GR One of the advantages would be that larger digital companies do have the overview, because of working with many museums. This would be a possibility for example to avoid to re-invent the wheel once again and once again.

SK Yeah, absolutely, I mean it’s not about reinventing … you do see many things that are reworked. The same idea but different and it costs the original amount of money. These relationships are based on trust. That’s what’s fundamentally important as well, as you can start to become more experimental if you have the trust between the organizations that are working together. I see this with creative industries that are able to help pioneer with museum’s more radical solutions, if the basis for trust is there.

GR Another advantage would be to have a look on this rather new development called digital humanism, which is about the relationship between society and technological developments: Could this be an interesting cooperation – a co-working process with the museums, humanistic institutions at their core?

SK Absolutely, the gallery complex, that I direct, the EPFL pavilion is amplifying for outside-society based on those principals of digital humanism, rather than digital humanities.
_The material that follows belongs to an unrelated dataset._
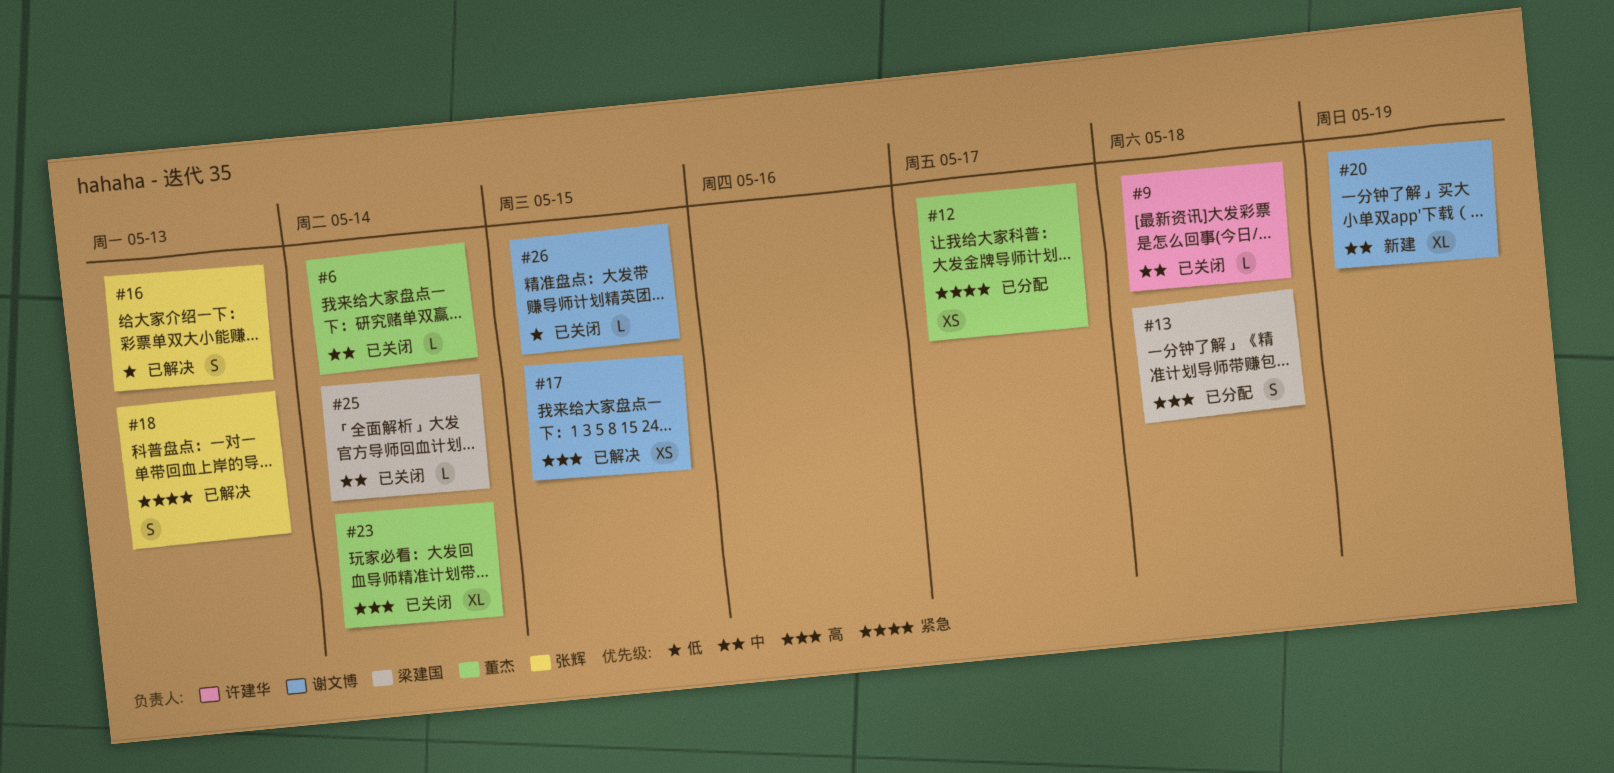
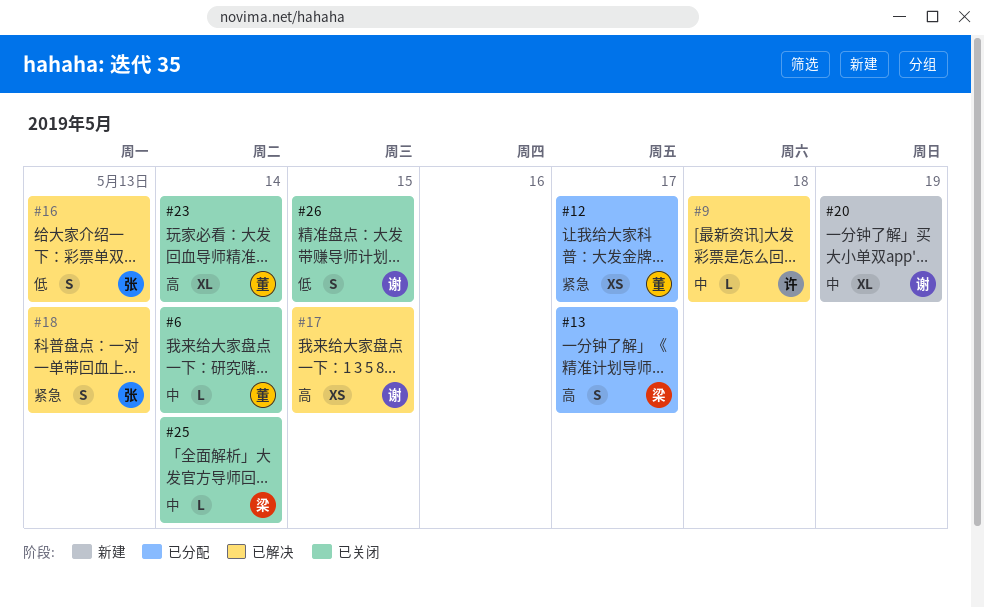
#9, status: 已关闭 -> 已解决
#13, due: May 18 -> May 17
#26, estimate: L -> S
It’s a very big difference, it also touches the new machine world and the human. It’s not about using tools that are digitally enabled, it’s about understanding the mechanisms of relationships between humans and machine enabled objects, like IOT, the internet of things, and machine intelligence and what it all looks like. I think digital humanism is very spot on.

SPEAKING ARCHIVES

GR Let’s talk finally about user experiences in the museum, what do you expect it to be in the future?

SK The way in which curatorial knowledge is held, is augmented. This allows for experiences that are completely unpredicted by the developer of a system. So this is allowing for the unpredictability of outcomes, of curatorial outcomes. Largely they are not unpredictable these days, everybody has a huge amount of control on the systems that they are building and why they build them. So that the user is never lost, but I do see this potential for these new immersing frameworks which are almost a vision of what was intended. This ability to look around the corner even, to what was not thought of by the conceivers of the system this is potentially very interesting.

GR This is this bottom-up- approach: The archive speaks to us, all the curatorial aspect of the AI ...

SK Exactly, and what does that enable ... I think these are very, very interesting areas.

GR The performative aspects of the archive?

SK Also, because the mechanisms for engaging with this material inside museum space, is largely what I do, even if it’s network based. The systems allow now just infinitely more stuff to be accessed and these are very powerful experiences. So you can imagine that a museum visit now is hours long, because it’s infinite in the way that it permutates. Which is interesting for museums that they can build systems that are so rich that they invite multiple visits and that’s the holy grail for museums, the ability to invite people back.
To experience the same thing, but infinitely. And the richness, that is emerging, is a result of huge digitalization in museums and that’s important part to acknowledge that effort it’s gone the last thirty years is so fundamental to the next step. However it is archived and however it has traveled from one decade to the other, of course, there are interesting developments there, such as the transformation of digital data into synthetic DNA. So that you know you could store this data for 5.000 years and 11.000 hours of video will fit in a grain of sand. You know, that means all the data in the world will fit in a suitcase and then you are able to save it for 5.000 years and decode it and listen to it. These are very interesting phenomena, in the transport undergone.

GR This was a perfect summary of our talk: Thank you very, very much!